Une petite pause SF pour ce roman réédité en poche, C’est l’inuit qui gardera le souvenir du blanc, de Lilian Bathelot.

Fin du XXI° siècle. L’Europe séparée en deux. Les zones sécurisées où ne vivent que des gens connectés grâce à un implant qui leur permet d’être en liaison permanente avec le réseau, et des zones franches où vit le rebut, ceux qui n’ont pas d’implant, ne sont pas sécurisés. Du côté de Montpellier le commandant Manuel Diaz, un des meilleurs éléments des forces de police a disparu depuis 15 jours. Or c’est impossible, on ne peut pas modifier son implant, et on est en permanence traçable grâce à lui, partout dans le monde.

Loin, très loin, en territoire inuit Kisimiipunga vient de terminer sa Première Chasse, elle dépèce le caribou qu’elle a tué avec sa vieille carabine. Au bout de la fatigue après deux jours de traque, elle s’apprête à rentrer quand elle aperçoit, au loin, un traineau vide poursuivi par une meute de loups …

Liberté contre sécurité, grands espaces contre traçage et suivi … Un roman écrit originalement en 2006 et réédité à point nommé. Le rythme est vif, l’alternance entre les lieux et les deux histories est très bien utilisée pour faire monter le suspense vers un final qui, on s’en doute bien, va renouer les fils.

Les personnages sont suffisamment bien campés pour ne pas être juste des prétextes à l’histoire, le dérapage vers la folie et la violence résonne lui aussi étrangement en ces temps troublés. Les scènes d’action sont impeccables et il est difficile de lâcher le roman passé la moitié, tant on a envie de savoir comment les quelques personnages auxquels on s’est fortement attaché vont s’en sortir. Un vrai plaisir.

Lilian Bathelot / C’est l’inuit qui gardera le souvenir du blanc, Pocket (2020).

Les nuits rouges

J’avais été assez gêné par plusieurs aspects de L’alignement des équinoxes de Sébastien Raizer pour ne pas poursuivre sa trilogie. Comme j’ai vu que Les nuits rouges était différent, et que je suis curieux, j’ai essayé de nouveau. Je crois qu’il va falloir que je conclue : je ne suis pas compatible avec l’univers de cet auteur.

Quelque part en Lorraine un crassier révèle le cadavre d’un homme qui attend là depuis quarante ans d’être découvert. C’est celui de Gallois, un syndicaliste qui s’était illustré au moment des premières luttes contre la désindustrialisation de la région, et que l’on croyait parti loin avec une autre femme que la sienne.
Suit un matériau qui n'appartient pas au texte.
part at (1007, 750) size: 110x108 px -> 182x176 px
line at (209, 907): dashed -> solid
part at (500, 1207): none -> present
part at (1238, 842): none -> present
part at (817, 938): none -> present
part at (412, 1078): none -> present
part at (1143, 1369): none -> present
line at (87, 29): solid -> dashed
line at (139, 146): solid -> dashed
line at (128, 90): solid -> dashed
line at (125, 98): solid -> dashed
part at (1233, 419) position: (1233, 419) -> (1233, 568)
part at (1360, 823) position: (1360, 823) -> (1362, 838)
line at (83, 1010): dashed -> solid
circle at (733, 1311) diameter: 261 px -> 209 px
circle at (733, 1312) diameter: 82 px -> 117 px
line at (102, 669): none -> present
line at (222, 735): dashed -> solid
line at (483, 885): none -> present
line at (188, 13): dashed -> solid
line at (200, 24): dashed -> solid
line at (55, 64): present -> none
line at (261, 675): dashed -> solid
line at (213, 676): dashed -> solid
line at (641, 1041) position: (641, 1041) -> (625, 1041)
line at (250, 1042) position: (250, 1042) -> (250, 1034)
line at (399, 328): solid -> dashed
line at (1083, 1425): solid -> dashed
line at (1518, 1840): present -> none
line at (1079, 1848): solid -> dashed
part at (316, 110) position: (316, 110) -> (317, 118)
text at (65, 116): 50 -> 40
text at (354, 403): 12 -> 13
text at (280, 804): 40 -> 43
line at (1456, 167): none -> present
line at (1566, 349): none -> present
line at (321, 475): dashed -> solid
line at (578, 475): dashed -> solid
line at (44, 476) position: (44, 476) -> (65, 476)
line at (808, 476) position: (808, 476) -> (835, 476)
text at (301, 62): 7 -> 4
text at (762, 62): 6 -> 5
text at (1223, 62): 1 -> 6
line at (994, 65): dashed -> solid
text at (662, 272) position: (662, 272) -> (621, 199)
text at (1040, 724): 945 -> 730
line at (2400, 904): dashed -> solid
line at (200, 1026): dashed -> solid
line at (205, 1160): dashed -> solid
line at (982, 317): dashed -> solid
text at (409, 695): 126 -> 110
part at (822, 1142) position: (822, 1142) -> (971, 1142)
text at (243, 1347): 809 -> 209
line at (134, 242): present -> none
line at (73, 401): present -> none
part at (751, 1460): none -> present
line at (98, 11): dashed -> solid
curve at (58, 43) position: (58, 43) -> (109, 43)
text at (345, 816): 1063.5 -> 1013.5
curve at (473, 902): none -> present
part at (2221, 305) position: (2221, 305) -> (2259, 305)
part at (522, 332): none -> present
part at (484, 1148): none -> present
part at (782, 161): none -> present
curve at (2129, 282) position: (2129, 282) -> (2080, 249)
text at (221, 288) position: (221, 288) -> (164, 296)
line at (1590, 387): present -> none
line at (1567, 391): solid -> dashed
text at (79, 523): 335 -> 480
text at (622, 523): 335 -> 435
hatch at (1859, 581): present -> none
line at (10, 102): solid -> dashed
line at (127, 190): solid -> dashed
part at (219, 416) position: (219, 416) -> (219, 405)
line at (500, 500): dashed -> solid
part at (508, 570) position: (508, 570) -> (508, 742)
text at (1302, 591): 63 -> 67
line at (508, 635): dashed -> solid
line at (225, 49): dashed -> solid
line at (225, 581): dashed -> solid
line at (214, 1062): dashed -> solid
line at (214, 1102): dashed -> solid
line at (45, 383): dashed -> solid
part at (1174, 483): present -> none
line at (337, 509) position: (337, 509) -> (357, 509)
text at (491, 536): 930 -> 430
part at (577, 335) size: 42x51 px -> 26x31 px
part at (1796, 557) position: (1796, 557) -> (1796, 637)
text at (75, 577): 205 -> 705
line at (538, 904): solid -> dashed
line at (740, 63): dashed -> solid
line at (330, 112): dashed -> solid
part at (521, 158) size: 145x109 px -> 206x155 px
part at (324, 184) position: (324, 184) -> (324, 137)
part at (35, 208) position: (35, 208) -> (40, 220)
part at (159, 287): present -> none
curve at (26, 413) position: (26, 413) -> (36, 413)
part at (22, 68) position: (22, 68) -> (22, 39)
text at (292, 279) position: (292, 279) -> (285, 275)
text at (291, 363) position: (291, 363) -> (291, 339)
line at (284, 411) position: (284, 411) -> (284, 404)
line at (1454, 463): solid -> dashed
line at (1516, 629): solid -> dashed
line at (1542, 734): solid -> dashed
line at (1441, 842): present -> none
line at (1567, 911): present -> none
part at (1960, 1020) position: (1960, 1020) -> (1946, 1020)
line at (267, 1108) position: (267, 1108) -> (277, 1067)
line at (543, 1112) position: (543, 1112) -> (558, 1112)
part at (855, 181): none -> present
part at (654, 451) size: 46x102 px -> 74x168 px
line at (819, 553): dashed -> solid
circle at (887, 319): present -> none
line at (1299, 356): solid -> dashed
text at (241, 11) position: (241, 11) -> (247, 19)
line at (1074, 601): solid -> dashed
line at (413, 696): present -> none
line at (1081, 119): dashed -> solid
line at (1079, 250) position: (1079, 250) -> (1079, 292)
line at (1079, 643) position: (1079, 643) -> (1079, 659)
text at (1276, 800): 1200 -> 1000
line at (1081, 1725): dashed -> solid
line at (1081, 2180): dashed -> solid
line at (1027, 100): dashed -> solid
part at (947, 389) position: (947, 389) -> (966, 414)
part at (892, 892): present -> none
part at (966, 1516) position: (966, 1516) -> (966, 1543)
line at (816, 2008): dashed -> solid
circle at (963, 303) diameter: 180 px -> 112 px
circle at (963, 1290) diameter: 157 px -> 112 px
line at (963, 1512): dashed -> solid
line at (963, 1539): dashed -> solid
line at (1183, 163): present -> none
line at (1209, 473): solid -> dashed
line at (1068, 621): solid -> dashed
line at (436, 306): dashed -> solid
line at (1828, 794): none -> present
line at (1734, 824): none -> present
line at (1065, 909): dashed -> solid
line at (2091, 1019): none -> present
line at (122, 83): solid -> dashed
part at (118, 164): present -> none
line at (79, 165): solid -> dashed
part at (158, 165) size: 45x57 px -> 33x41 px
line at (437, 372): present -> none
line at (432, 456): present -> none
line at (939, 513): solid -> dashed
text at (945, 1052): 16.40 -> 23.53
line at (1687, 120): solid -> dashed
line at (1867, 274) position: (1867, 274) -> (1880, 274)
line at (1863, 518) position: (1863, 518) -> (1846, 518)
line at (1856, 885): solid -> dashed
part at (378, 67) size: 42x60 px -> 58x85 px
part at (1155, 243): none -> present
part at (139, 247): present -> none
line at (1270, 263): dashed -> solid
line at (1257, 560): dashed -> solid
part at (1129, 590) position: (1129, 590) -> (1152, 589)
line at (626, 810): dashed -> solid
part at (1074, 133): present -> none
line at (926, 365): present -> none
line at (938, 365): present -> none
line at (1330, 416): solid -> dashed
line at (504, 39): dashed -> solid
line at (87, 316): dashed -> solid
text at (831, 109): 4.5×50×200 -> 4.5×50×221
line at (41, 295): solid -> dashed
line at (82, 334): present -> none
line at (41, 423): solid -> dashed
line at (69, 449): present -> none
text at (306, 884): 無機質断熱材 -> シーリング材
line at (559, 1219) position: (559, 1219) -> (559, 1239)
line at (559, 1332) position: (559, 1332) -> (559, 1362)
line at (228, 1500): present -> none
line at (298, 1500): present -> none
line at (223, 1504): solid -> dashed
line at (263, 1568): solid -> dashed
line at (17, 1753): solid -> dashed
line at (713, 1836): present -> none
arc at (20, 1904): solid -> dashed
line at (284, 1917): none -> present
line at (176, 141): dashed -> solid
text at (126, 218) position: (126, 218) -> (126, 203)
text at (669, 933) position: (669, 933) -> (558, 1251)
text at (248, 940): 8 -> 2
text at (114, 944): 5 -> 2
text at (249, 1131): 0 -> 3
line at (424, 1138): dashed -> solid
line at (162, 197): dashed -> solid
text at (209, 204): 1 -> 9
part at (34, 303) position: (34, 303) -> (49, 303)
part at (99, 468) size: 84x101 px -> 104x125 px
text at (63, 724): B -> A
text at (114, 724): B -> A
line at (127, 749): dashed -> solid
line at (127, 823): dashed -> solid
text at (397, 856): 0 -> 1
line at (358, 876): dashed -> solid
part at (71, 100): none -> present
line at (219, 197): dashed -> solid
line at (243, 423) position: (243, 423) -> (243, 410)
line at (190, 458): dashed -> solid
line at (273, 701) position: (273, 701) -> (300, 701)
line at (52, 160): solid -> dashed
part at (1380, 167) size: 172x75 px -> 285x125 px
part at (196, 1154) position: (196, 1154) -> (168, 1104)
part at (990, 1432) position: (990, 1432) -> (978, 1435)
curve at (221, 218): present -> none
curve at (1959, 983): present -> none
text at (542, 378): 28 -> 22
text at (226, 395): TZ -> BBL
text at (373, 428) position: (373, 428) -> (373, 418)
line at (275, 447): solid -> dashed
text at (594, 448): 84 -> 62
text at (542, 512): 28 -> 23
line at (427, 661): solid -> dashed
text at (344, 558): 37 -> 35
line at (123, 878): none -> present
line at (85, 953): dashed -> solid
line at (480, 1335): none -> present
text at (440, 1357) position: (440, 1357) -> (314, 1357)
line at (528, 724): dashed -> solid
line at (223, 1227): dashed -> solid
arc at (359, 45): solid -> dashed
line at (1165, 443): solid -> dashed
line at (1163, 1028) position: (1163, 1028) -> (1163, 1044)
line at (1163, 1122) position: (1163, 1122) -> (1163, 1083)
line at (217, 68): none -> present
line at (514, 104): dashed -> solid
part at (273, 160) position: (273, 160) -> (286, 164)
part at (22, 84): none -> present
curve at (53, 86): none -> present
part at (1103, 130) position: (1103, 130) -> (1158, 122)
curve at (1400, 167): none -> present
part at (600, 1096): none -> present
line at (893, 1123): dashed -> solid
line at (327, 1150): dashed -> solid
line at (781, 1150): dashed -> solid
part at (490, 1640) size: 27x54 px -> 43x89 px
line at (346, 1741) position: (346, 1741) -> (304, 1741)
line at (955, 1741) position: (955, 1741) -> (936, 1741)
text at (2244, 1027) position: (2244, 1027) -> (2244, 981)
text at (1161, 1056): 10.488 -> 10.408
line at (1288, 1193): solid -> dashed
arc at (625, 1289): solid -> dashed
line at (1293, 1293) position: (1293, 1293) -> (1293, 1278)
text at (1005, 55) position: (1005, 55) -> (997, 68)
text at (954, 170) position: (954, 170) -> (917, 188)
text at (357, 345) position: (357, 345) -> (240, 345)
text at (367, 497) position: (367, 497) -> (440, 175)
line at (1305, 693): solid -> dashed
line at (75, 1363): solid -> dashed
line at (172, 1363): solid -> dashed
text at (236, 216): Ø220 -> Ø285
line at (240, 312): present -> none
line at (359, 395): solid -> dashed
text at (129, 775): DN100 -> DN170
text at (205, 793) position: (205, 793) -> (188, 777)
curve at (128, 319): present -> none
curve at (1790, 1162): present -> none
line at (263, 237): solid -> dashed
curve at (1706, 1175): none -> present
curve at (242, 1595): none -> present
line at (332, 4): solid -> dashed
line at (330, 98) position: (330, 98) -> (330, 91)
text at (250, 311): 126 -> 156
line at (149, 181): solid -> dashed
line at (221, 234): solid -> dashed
Pour Dimitri et Alexis, qui avaient 9 ans à l’époque, cette révélation de la mort de leur père, visiblement assassiné, remet des années de croyance d’abandon en question. Alexis, banquier au Luxembourg pourrait vivre avec. Pas Dimitri, camé, qui décide de tuer son dealer et de faire des recherches pour venger leur père.

Aux commandes de l’enquête, Keller, nouveau commissaire adjoint, Faas, un flic complètement hors de contrôle, et l’ombre de Metzger, ancien commissaire à la retraite qui continue à tirer les ficelles. En cet été caniculaire le jeu de massacre peut commencer.

Je regrette de ne pas avoir été convaincu, d’autant plus qu’il y a des passages qui m’ont emballé. Mais j’ai eu l’impression de lire plusieurs ébauches de roman, qui m’ont fait penser à plusieurs auteurs, sans qu’aucune ne soit réellement poussée au bout.

Je ne vois pas bien pourquoi mélanger l’histoire de la désindustrialisation, des mensonges des politiques, des trahisons de certains syndicalistes, avec cette petite histoire de dealer assassiné et de contrôle du trafic par des flics. Le lien me parait artificiel, et à mon goût aucune des deux thématique n’est vraiment creusée comme elle l’aurait mérité.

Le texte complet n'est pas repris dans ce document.